Monitor blood pressure, heart rate and rhythm (ECG), LFT, serum electrolytes (particularly K and Mg); pacing or defibrillation thresholds prior to and during treatment (in patients with implantable cardiac devices). Evaluate thyroid function tests prior to therapy and periodically (every 3-6 months) thereafter. Perform regular ophthalmologic examination, chest X-ray, and pulmonary function tests.
Symptoms: Sinus bradycardia, heart block, ventricular tachycardia attacks, torsades de pointes, circulatory failure, hepatic injury. Management: Symptomatic and supportive treatment. Perform gastric lavage to reduce absorption. Administer β-adrenergic agonists or glucagon if bradycardia occurs. Monitor cardiac status.
Increased concentration with inhibitors of CYP3A4 (e.g. HIV-protease inhibitors, cimetidine). Reduced concentration with inducers of CYP3A4 (e.g. rifampicin, phenytoin). May induce bradycardia with β-blockers, Ca channel blockers, and other antiarrhythmic drugs. May increase risk of arrhythmia with stimulant laxatives, diuretics, systemic corticosteroids. May increase concentration of ciclosporin, clonazepam, digoxin, flecainide, procainamide, quinidine, simvastatin, warfarin. May affect drugs that are P-glycoprotein substrates. Potentially Fatal: May cause prolongation of QT interval with fluoroquinolones, antipsychotics (e.g. chlorpromazine, thioridazine, fluphenazine), lithium, TCAs (e.g. doxepin, maprotiline, amitriptyline), halofantrine, and terfenadine.
Increased plasma concentrations with grapefruit juice.
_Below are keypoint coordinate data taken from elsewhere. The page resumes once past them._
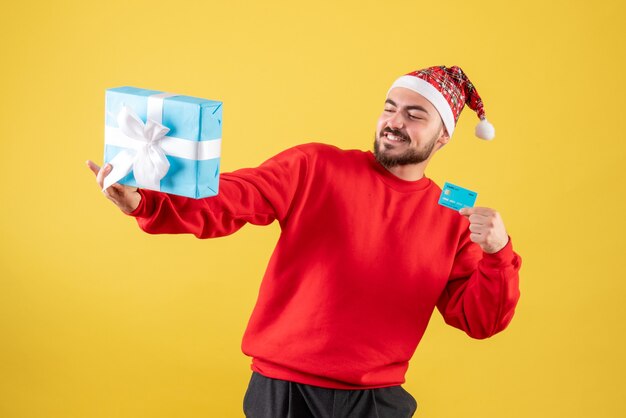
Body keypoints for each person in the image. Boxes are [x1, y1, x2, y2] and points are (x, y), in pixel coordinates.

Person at [87, 65, 522, 418]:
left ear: (443, 136)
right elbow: (237, 196)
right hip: (282, 393)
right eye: (390, 108)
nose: (394, 122)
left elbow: (479, 320)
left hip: (375, 401)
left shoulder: (452, 216)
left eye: (414, 115)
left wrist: (498, 255)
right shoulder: (317, 165)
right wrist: (146, 201)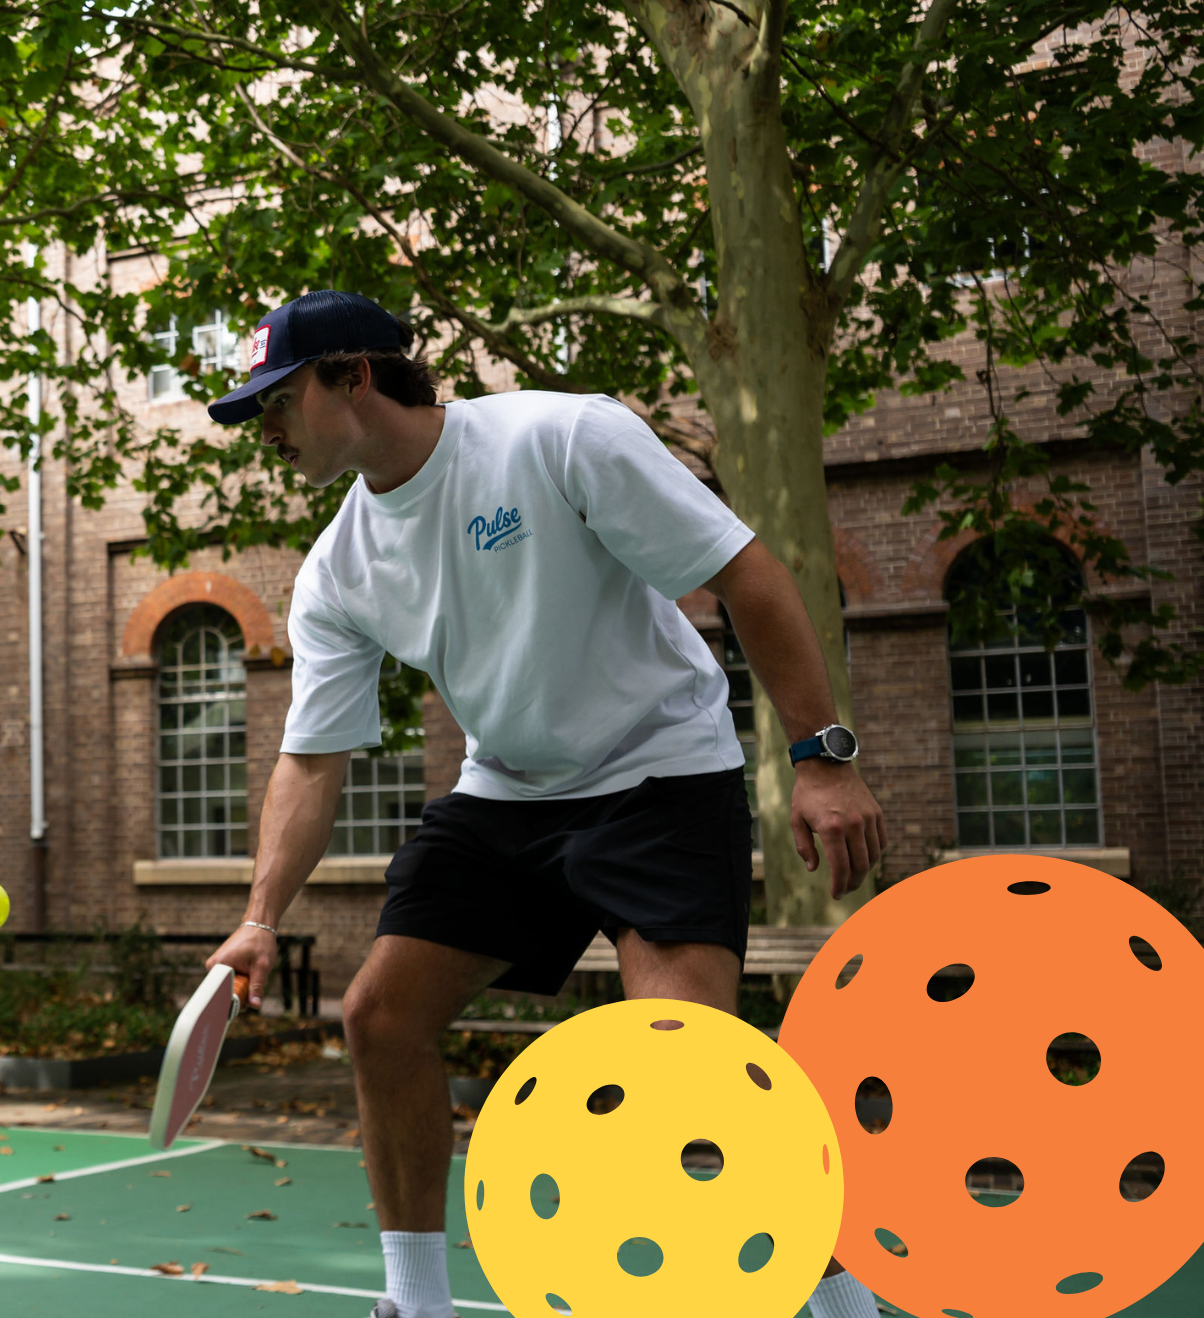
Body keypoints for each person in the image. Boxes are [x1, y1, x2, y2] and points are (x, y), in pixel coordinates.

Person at [201, 291, 885, 1318]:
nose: (266, 427)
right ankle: (415, 1303)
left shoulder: (556, 436)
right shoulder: (337, 566)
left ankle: (841, 1304)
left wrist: (820, 757)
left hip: (658, 777)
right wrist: (259, 918)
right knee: (381, 1018)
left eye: (277, 398)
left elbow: (745, 574)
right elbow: (309, 761)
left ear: (351, 374)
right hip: (506, 795)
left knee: (688, 1077)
Description: Amiodarone is a class III antiarrhythmic agent but exhibits characteristics of all Vaughn-Williams classes. Its main effect is to lengthen the action potential and refractory period in the myocardial tissue. It blocks the Na, K, and Ca channels resulting in slowing of the conduction and prolongation of refractoriness. It produces negative chronotropic effect in nodal tissues similar to class IV. Onset: Oral: 2 days to 3 weeks. IV: Within hours (electrophysiologic); 2-3 days to 1-3 weeks (antiarrhythmic). Pharmacokinetics: Absorption: Variably and slowly absorbed from the gastrointestinal tract. Bioavailability: Oral: Approx 50% (range: 35-65%). Time to peak plasma concentration: 3-7 hours (oral). Distribution: Extensively distributed and accumulates in fat, skeletal muscles, and highly perfused tissues (e.g. liver, lung, spleen). Crosses the placenta and enters breast milk. Volume of distribution: Oral: 66 L/kg (range: 18-148 L/kg); IV: 40-84 L/kg. Plasma protein binding: >96%. Metabolism: Metabolised in the liver primarily by CYP3A4 and CYP2C8 to N-desethylamiodarone (active metabolite), may undergo enterohepatic recirculation. Excretion: Mainly via faeces, urine (<1% as unchanged drug). Elimination half-life: Amiodarone: 58 days (range: 15-142 days); N-desethylamiodarone: 36 days (range: 14-75 days).
Store between 20-25°C. Protect from light and moisture.
C01BD01 - amiodarone ; Belongs to class III antiarrhythmics.